Für den nächsten Termin ist die Wahrscheinlichkeit aber auf jeden Fall kleiner als 10%.“
Diese berechtigte Kritik ist auch der Hauptkritikpunkt vieler an der Methodik des FedWatchTools. Zwar gibt es Daten (z. B. aus SOFR-Optionen in den USA), die eine vollständige Wahrscheinlichkeitsverteilung berechnen könnten, jedoch sind für die Eurozone entsprechende Datenquellen wie €STR-Optionen aufgrund geringer Liquidität bislang nicht nutzbar. Es ist bei der Nutzung des ECB Watch Tools wichtig zu wissen, dass aufgrund der Konstruktion dieses Tools es auch schwarze Bereiche gibt, die nicht mit Wahrscheinlichkeiten hinterlegt werden. Es ist also keineswegs gewiss, dass die EZB zum nächsten Termin am 30. Jänner 2025 ihre Leitzinsen senken wird.

Marktdaten und Methodik
- Grundlage:
- Die Berechnungen basieren auf Marktdaten wie €STR, Euribor und entsprechenden Derivaten.

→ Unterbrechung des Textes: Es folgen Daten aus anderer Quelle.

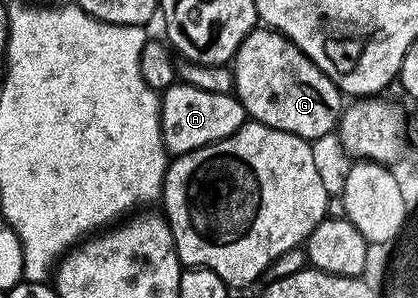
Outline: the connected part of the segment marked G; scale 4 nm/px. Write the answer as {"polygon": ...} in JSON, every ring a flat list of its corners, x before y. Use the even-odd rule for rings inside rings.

- Nelson-Siegel-Svensson (NSS)-Modell:
- Dieses Modell erzeugt eine Renditekurve, die die Laufzeiten und Zinssätze im Euro-Raum beschreibt.
- Stufenweise Funktionen:
- Mithilfe numerischer Optimierung werden stufenweise Funktionen entwickelt, die sich an den EZB-Entscheidungsterminen orientieren. Jede Stufe repräsentiert eine wahrscheinliche Änderung des Zinsniveaus.
- Wahrscheinlichkeiten:
- Wie beim FedWatchTool werden aus den stufenweisen Änderungen Wahrscheinlichkeiten berechnet, die die Markterwartungen widerspiegeln. Allerdings handelt es sich hierbei nicht um „echte“ mathematische Wahrscheinlichkeiten, sondern um eine Schätzung basierend auf Marktpreisen.
Fazit
Die Entwicklung der EZB-Leitzinsen bleibt ein heiß diskutiertes Thema, das von Inflation, Rezession und der ungewissen Zukunft der Geldpolitik geprägt ist. Tools wie das ECB Watch Tool bieten zwar interessante Einblicke in Markterwartungen, müssen jedoch aufgrund methodischer Einschränkungen kritisch betrachtet werden.

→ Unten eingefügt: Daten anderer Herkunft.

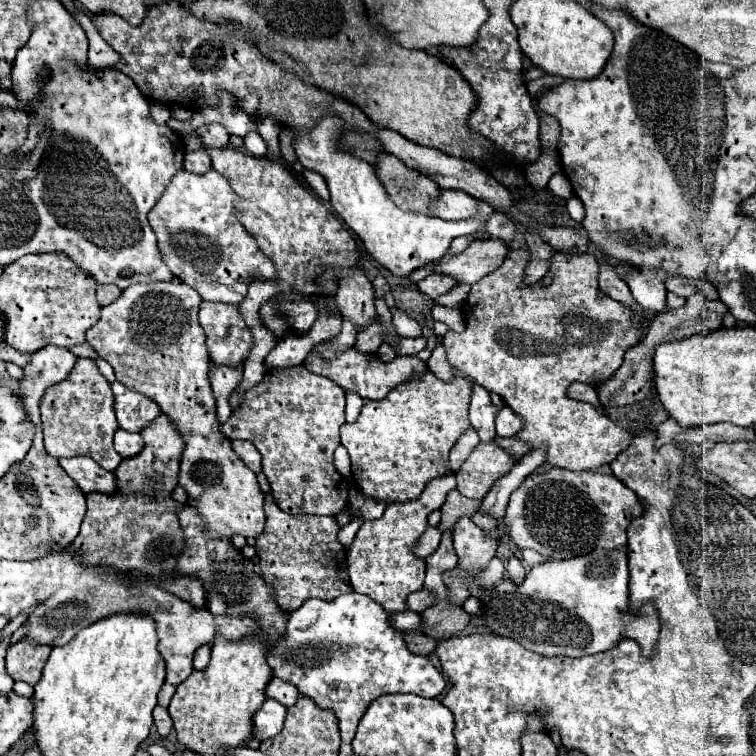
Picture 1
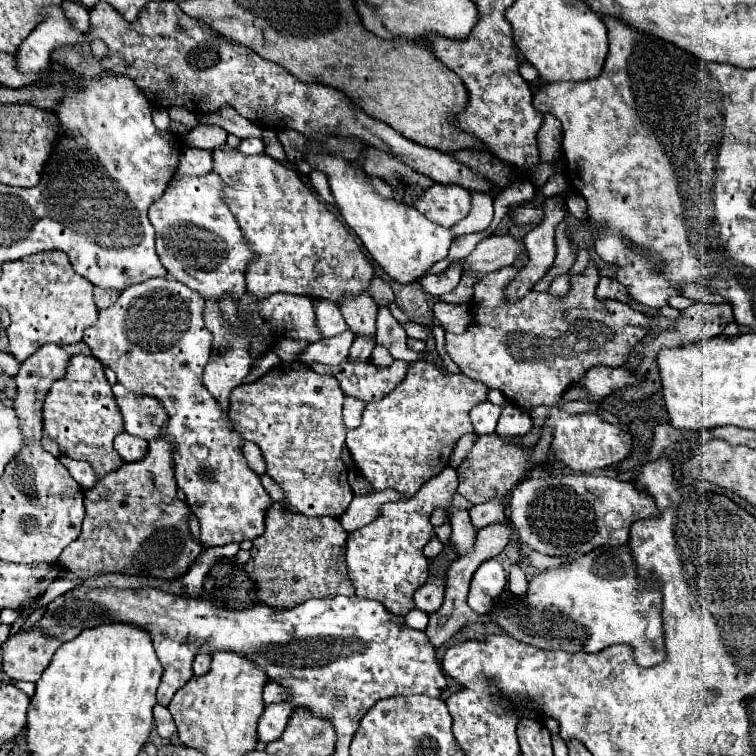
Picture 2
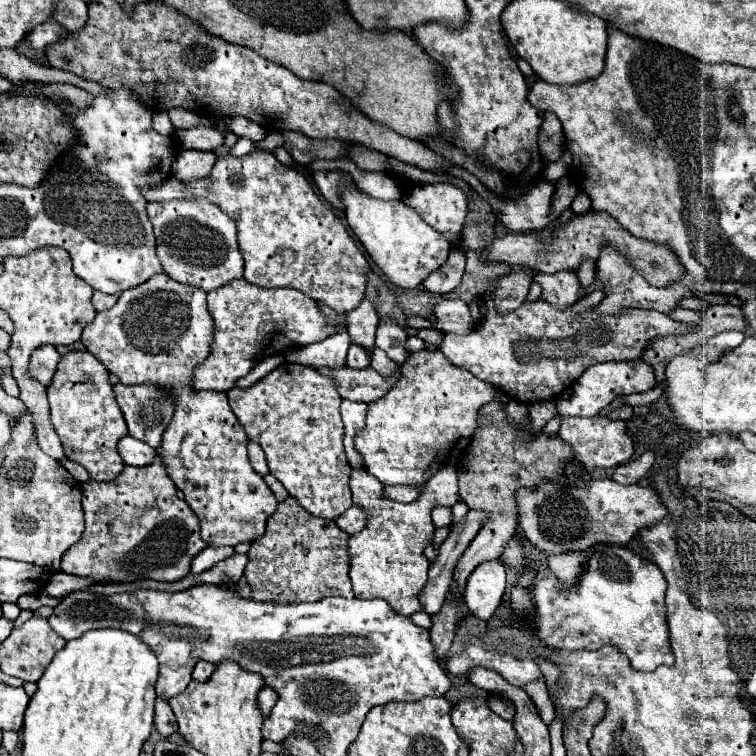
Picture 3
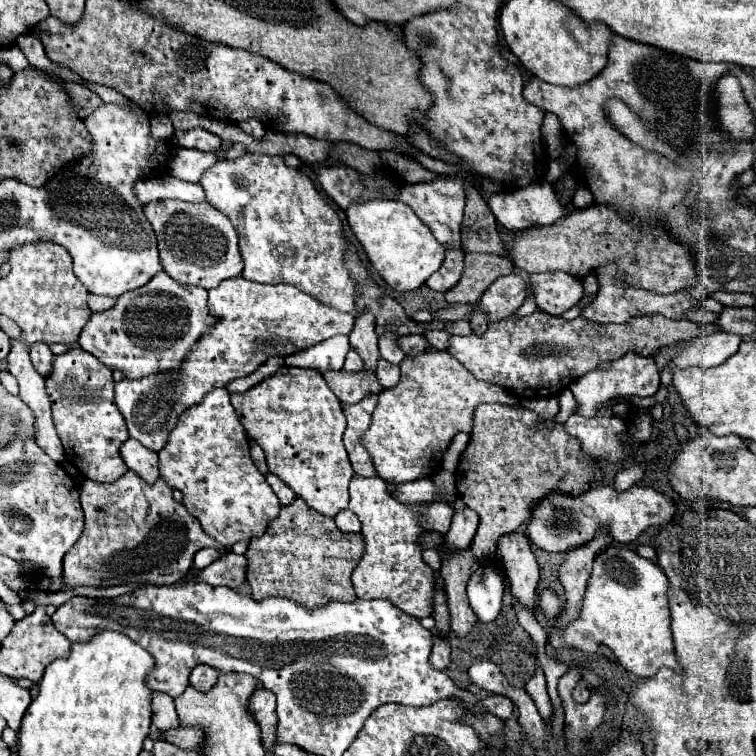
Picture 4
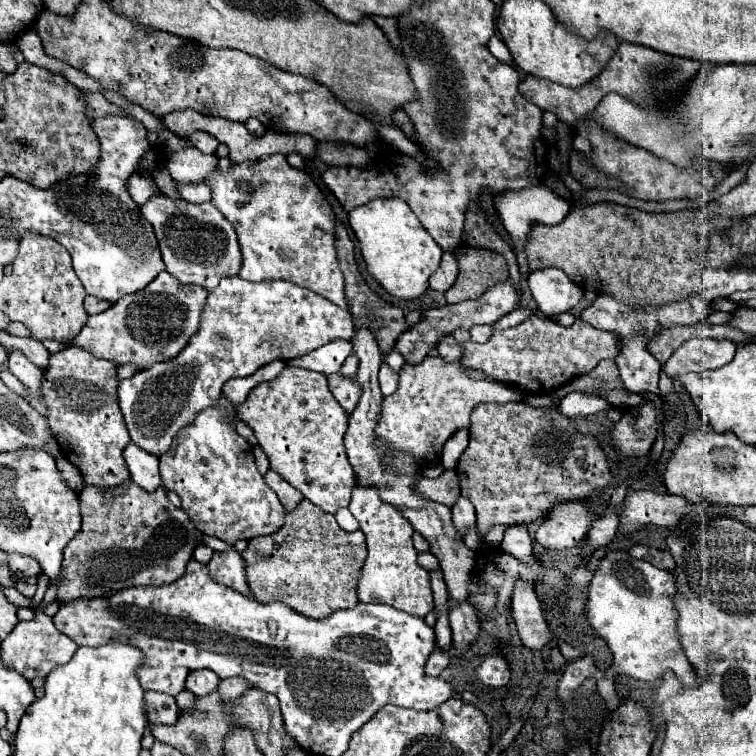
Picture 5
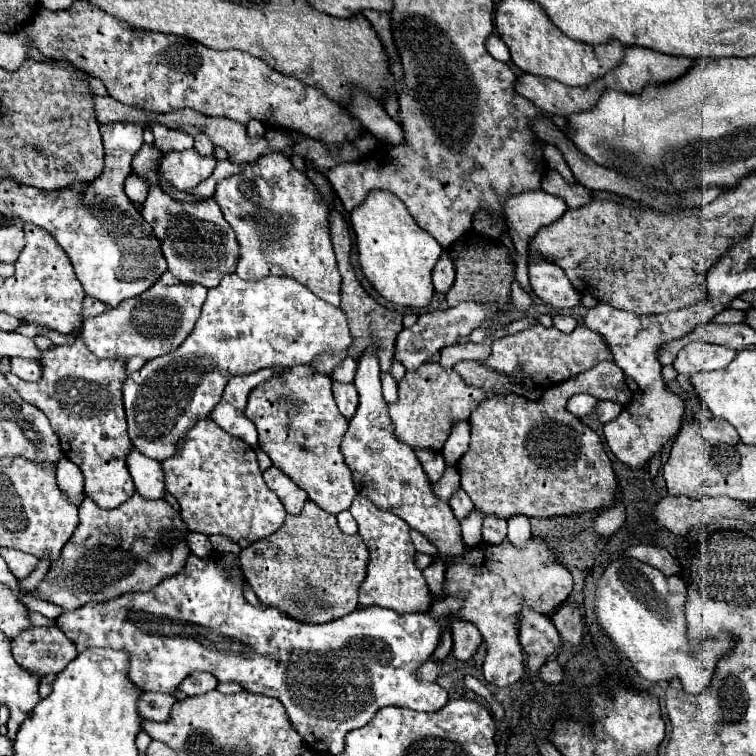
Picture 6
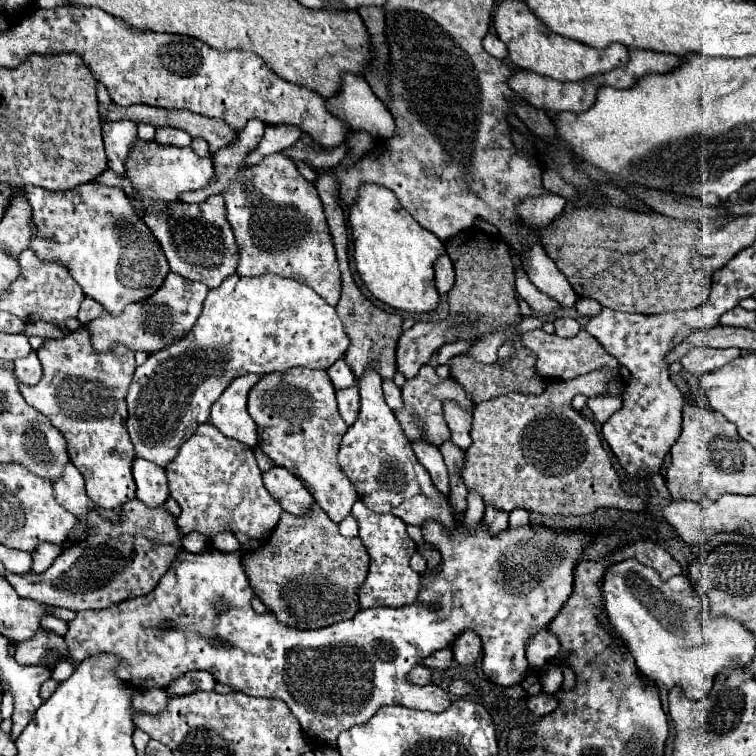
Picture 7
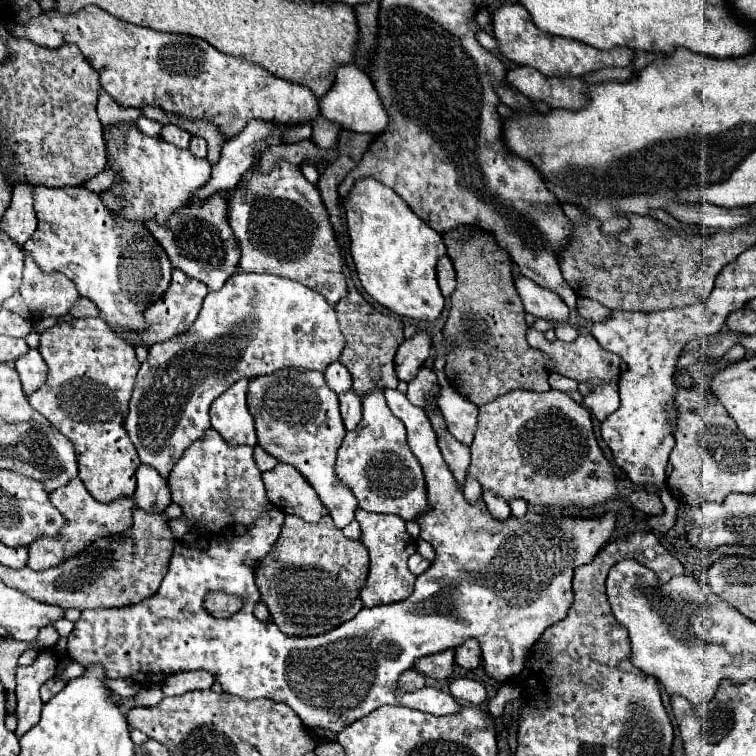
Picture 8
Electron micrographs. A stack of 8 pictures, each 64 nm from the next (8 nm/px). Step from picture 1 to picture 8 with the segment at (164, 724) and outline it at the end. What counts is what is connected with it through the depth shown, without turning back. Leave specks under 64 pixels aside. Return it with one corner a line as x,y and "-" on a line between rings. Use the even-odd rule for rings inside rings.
154,684
152,688
140,688
138,694
134,696
134,706
144,706
144,708
152,708
158,706
164,700
164,692
158,684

Die hohe Wahrscheinlichkeit einer Zinssenkung von 3,00 % auf 2,75 % bis zum 30. Jänner 2025 spiegelt die aktuelle Marktstimmung wider. Doch die begrenzte Datenbasis und das Modell, das nur die zwei wahrscheinlichsten Szenarien berücksichtigt, lassen einige Unsicherheiten offen. Diese Kritik ist nicht neu und betrifft ähnliche Tools wie das FedWatchTool gleichermaßen.

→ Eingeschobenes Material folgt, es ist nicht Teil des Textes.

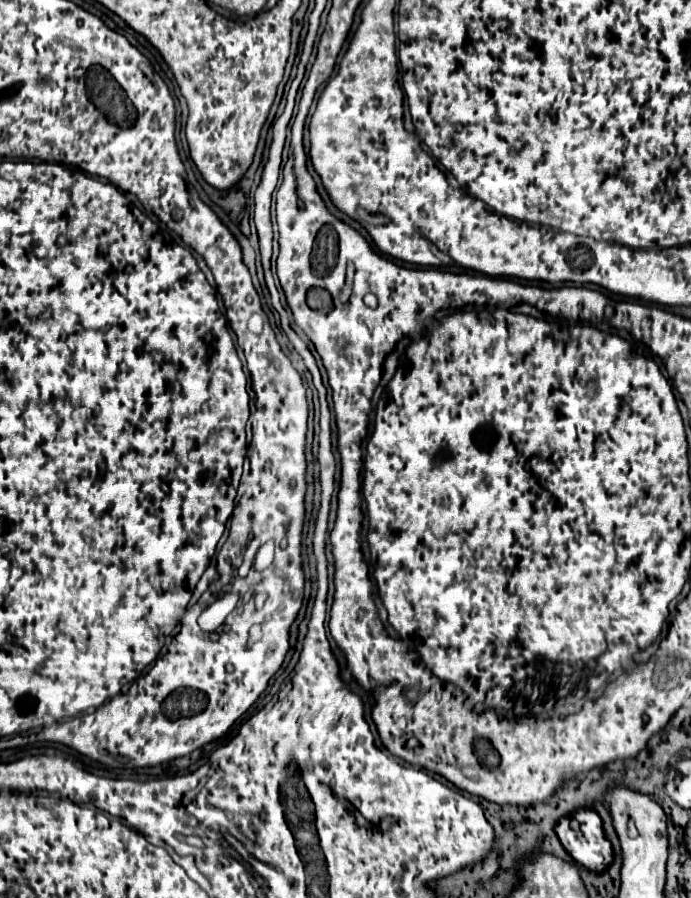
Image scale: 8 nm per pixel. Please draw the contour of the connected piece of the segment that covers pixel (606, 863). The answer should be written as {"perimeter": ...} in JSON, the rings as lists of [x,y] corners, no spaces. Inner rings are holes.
{"perimeter":[[[580,809],[574,815],[564,817],[556,825],[556,833],[570,857],[584,869],[602,873],[612,865],[614,849],[606,839],[598,813]]]}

Das ECB Watch Tool ist daher eine nützliche Ergänzung für die Analyse, jedoch kein verlässlicher Indikator für sichere Prognosen. Es zeigt die Markterwartungen auf, kann aber nicht alle potenziellen Szenarien abdecken. Investoren und Interessierte sollten sich bewusst sein, dass die tatsächlichen Entscheidungen der EZB von vielen Faktoren beeinflusst werden, die nicht vollständig in diesen Modellen abgebildet werden können.